Allergy and Asthma Health Care
Allergic people have abnormal reactions to things in their environment that are normally harmless. If you have allergies, you are more sensitive than most to pollen, molds, dust, food, animals and insect stings. You become affected when you inhale, eat, or touch them. How severely you react depends on what you are exposed to and the amount of exposure. Your symptoms may involve many different parts of your body individually or simultaneously, for example, skin and upper and lower respiratory tracts. Often allergies are inherited, but the same allergies are not always found in blood relatives.
A comprehensive program of treatment of allergies and asthma includes avoidance measures, use of symptomatic medications, and immunotherapy (allergy injections). The tendency to develop new allergies throughout life is common. Asthma especially must receive close monitoring and continuous care to maintain good health.
Diagnosis and Testing
Your physician will talk with you and review your complete medical history. The history reveals clues about causes of your allergy and approaches to treatment. A careful physical examination may confirm your history or provide additional clues. Based on the history and physical examination, your physician may recommend some or all of the following:
CAW/2 - Complete Allergy Workup in 2 days
When a patient first comes to McGovern Allergy and Asthma Clinic, P.A. with symptoms compatible with an allergy diagnosis, the Physician will obtain a detailed allergy history, examine the patient for signs of allergy, and, if indicated carry out complete allergy testing which would include skin tests designed to pinpoint to what they are sensitive, tests on the blood for indications of allergy or infection, a nasal mucous smear and urinalysis for allergy, and any other indicated studies such as pulmonary function tests for lung performance or tympanographs for the ears.
If the information gathered warrants, the physician will then order skin testing to determine to what the patient is most sensitive.

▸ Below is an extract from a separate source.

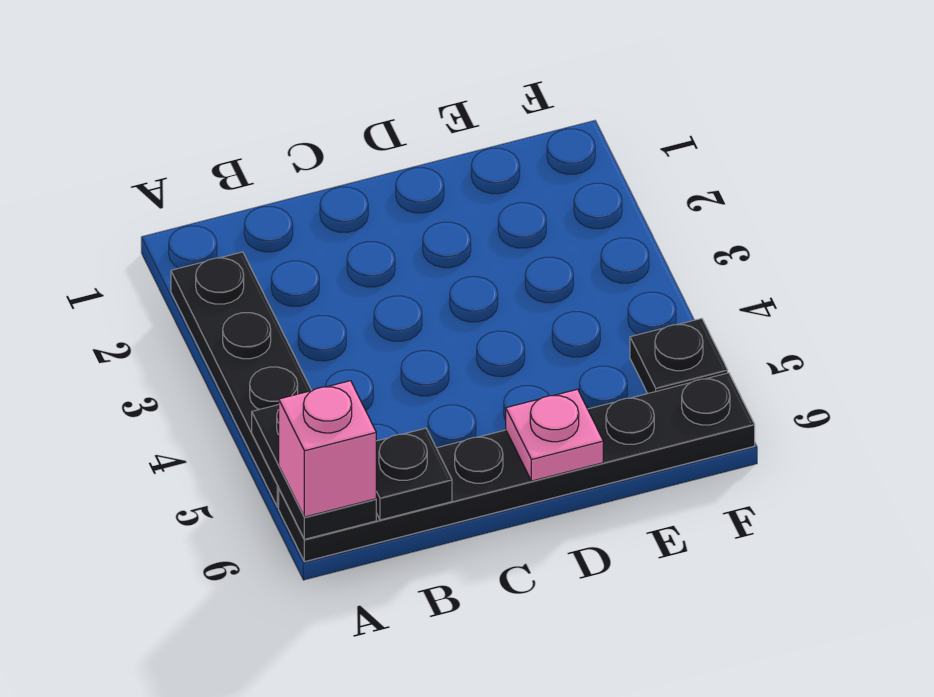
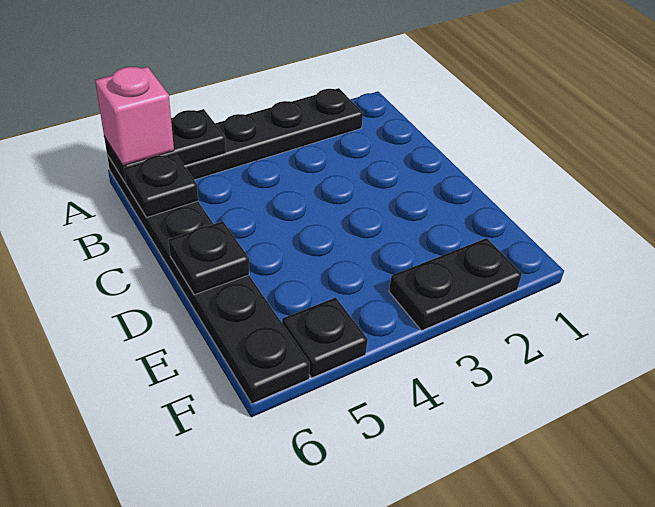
pink plate D6 level 2 -> black plate D6 level 2
none -> black plate F2:F3 level 1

The skin testing is divided into two parts, half on the first day and half on the second. We would apply 120 screening punch (prick) tests and approximately 9 intradermal skin tests each day.

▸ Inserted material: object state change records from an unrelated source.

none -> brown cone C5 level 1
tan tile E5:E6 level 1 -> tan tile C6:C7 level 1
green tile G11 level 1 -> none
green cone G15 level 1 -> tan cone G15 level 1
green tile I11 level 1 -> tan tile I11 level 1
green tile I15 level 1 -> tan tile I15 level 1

When the testing is completed, the Physician will again see the patient to review in detail all of our findings and recommendations and outline an allergy treatment program designed to control the allergy and increase the patient's chances of "burning out" the allergy and getting over it completely.
Each part of the complete allergy workup takes approximately half a day and patients should be prepared to spend this amount of time when they come. If the allergy testing indicates that immunotherapy injections (allergy shots) would be beneficial, the patient is given a supply of antigens to take home after first being taught how to give the injections. A one month's supply would then be sent to the patient at his home each month. These injections may be received here at the Clinic if the patient prefers.

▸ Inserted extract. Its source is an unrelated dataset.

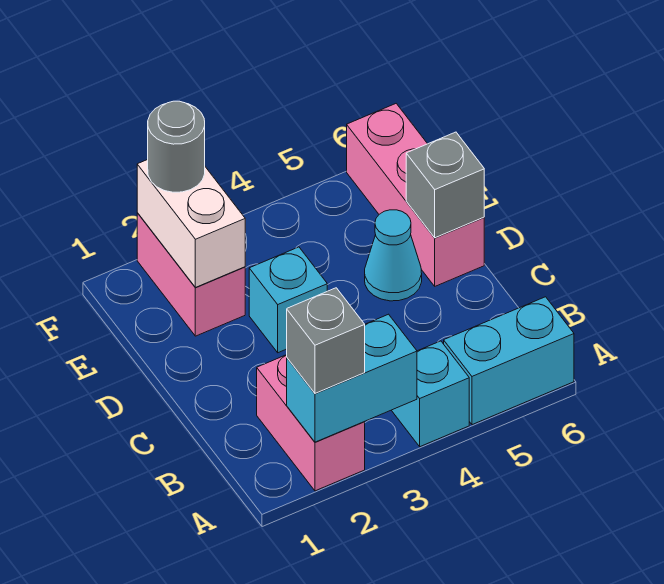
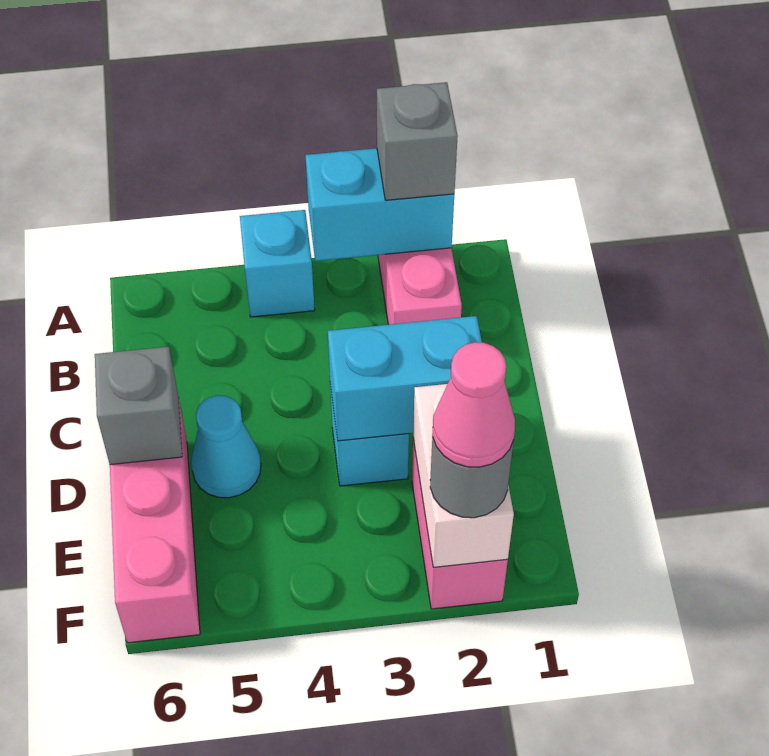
cyan brick A5:A6 level 1 -> cyan brick D2:D3 level 2
none -> pink cone F2 level 4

PAW/2 or PAW/1 - Partial Allergy Workup
Sometimes patients or the Physician choose only a partial allergy workup. This may be chosen because of time constraints, economics, or the patient's desire to see if only certain allergens are causing his problem such as only airborne inhalants, insects or foods.
When the PAW is chosen, the complete allergy history, physical examination and tests on the blood, nasal smear and urinalysis are carried out. Then the partial skin testing is performed.
The Physician will then review in detail our findings and recommendations and, if indicated, outline an allergy treatment program which could include only environmental control measures, insect avoidance or food avoidance or the patient may be placed on an immunotherapy program to the offending inhalants or insects as well. The injections would be sent to the patient on a monthly basis for self-administration at home. Immunotherapy to insects, however, must be given in a Physician's office.